Father Breslin also says that there are no pro-divorce parades. There don’t have to be. I’ve never heard of someone getting beaten to death because they were divorced.
It is difficult (though possible) to teach a child of divorced parents the Church’s understanding of the INDISSOLUBILITY of marriage, since at least one of his/her parents already have had a marriage dissolved. It is easy, though, to teach such a child the fundamental NATURE of marriage as a relationship between one man and one woman for the purpose of having and raising children, a teaching which the Church regards as more important than indissolubility, important as the latter is.
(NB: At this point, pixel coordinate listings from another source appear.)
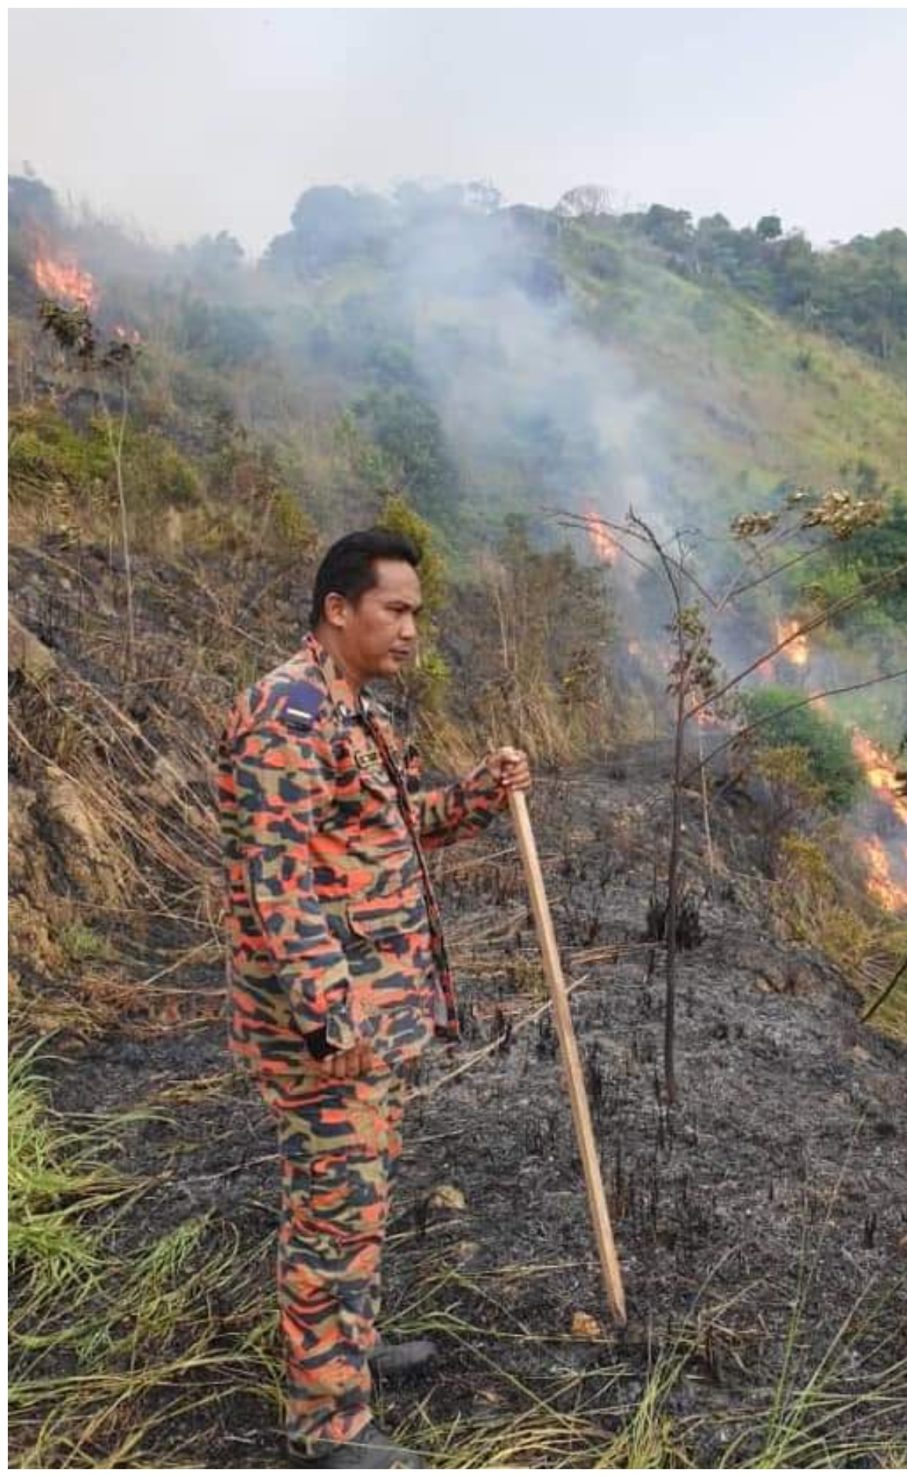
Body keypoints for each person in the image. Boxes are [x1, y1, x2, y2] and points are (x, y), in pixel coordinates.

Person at [218, 528, 530, 1467]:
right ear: (338, 609)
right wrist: (331, 1017)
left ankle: (345, 1352)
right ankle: (327, 1426)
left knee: (360, 1197)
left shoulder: (361, 713)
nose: (410, 630)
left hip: (377, 1011)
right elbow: (275, 881)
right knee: (331, 1212)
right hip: (329, 1025)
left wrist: (479, 793)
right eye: (395, 610)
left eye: (417, 614)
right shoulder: (286, 713)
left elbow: (395, 830)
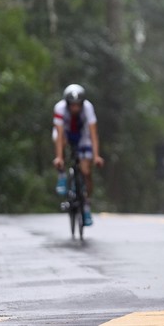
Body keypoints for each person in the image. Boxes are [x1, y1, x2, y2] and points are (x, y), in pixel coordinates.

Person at [52, 84, 104, 226]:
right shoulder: (60, 108)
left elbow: (93, 134)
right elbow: (60, 132)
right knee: (59, 139)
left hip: (83, 135)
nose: (75, 108)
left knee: (86, 170)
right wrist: (59, 157)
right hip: (66, 133)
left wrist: (96, 155)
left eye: (78, 105)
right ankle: (62, 174)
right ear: (67, 103)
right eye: (72, 105)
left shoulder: (88, 108)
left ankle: (86, 204)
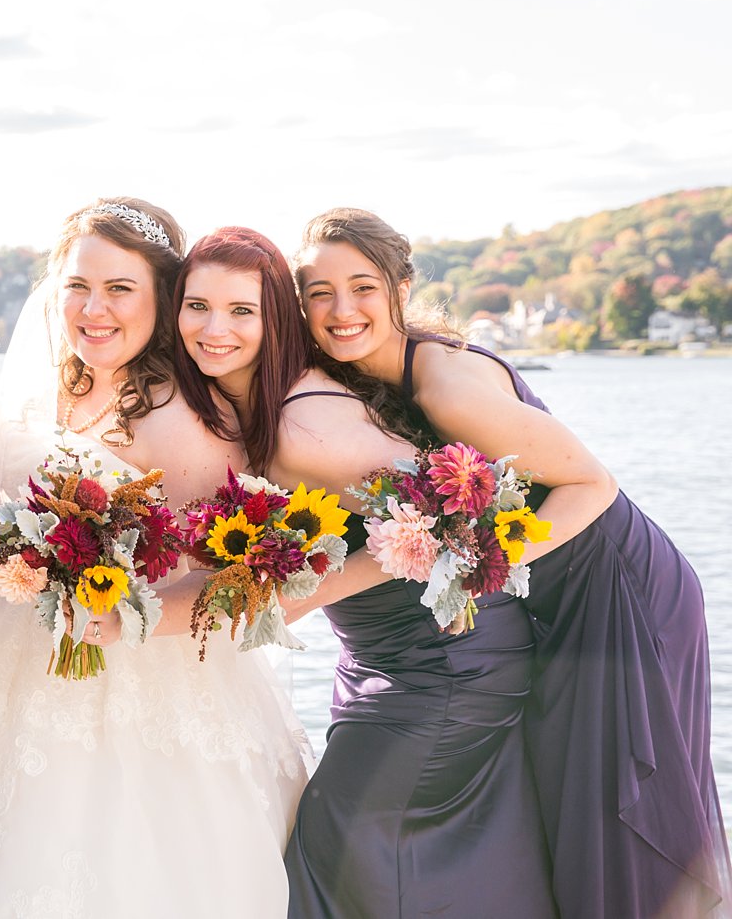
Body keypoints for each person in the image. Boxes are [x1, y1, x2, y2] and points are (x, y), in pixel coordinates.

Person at [291, 207, 730, 918]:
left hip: (617, 585)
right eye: (319, 292)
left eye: (363, 287)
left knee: (616, 813)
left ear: (400, 289)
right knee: (568, 805)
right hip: (554, 592)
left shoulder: (443, 387)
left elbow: (595, 485)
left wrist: (470, 563)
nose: (342, 310)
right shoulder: (365, 380)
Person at [0, 200, 311, 918]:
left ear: (161, 298)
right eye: (78, 286)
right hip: (16, 673)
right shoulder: (45, 388)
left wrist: (118, 610)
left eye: (121, 289)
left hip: (147, 695)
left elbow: (239, 579)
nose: (94, 309)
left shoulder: (183, 419)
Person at [174, 226, 555, 919]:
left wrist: (296, 600)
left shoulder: (306, 425)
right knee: (390, 878)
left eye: (241, 310)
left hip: (449, 665)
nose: (214, 328)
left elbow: (451, 520)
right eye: (196, 306)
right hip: (394, 662)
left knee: (330, 862)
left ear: (276, 319)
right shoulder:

That is not true of homosexual couples. Their lifestyle contradicts the Church’s understanding of the very NATURE of marriage, both as a union of one man and one woman, and as a union oriented towards procreation of offspring. There is also the fact that the gay community is quite assertive in proclaiming the moral acceptability of their lifestyle and of gay marriage. The Church teaches the direct opposite and would teach it to the child. So the child is being taught two contradictory and incompatible notions of right and wrong. Any responsible educator can see the undesirability of that. As one who has had years of experience in teaching youngsters about the sacrament of Christian marriage I would squirm at the thought of dealing with such a situation.
The only way the Church could accommodate such parents is to change its teaching on homosexuality. That, as any informed Catholic knows, she cannot and will no do.